Fairhope EAC chairman Kerry Flowers said knowledge of Baldwin County school funding issues gave Akribos the edge over Evergreen Solutions, which has performed studies with public sector clients in 43 states but just one – a Tuscaloosa schools payroll study – in Alabama. Flowers acknowledged that Akribos employees’ connections to the Baldwin County Public Schools System could be a “double-edged sword.”

“There is no doubt Akribos is the better candidate because of their expertise in education financing, but I do think it could be a double-edged sword,” Flowers said. “On the one hand, they certainly have a high level of credibility with the school system, but on the other hand they do have that history. We have to make sure the study looks at all three options in great detail.”

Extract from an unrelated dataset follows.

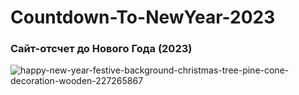 # Countdown-To-NewYear-2023

### Сайт-отсчет до Нового Года (2023)

![happy-new-year-festive-background-christmas-tree-pine-cone-decoration-wooden-227265867](https://user-images.githubusercontent.com/56477695/147875274-74cb0a68-2faa-484c-b6a1-acc0fb8b54ec.jpg)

The study will seek to identify the top 10 school systems based on ACT Aspire assessments in reading, math and science for grades 3-8, college readiness and compare the results to those from Fairhope’s five feeder pattern schools. It will seek to identify the possibility of Fairhope schools reaching “top 10” status with each funding scenario.

Flowers said the EAC had hoped the study would be finished ahead of the March 2016 presidential primary, when the county’s millage level renewals will appear on the ballot. He said realistically the study may not be finished until the spring.

Upon hearing the recommendation at a future work session, the City Council can choose to place the selection on a council meeting agenda or table it. At Wednesday’s meeting, the only councilperson present was Diana Brewer, the council’s liaison to the EAC. Baldwin County Schools Superintendent Eddie Tyler was present for presentations from both firms.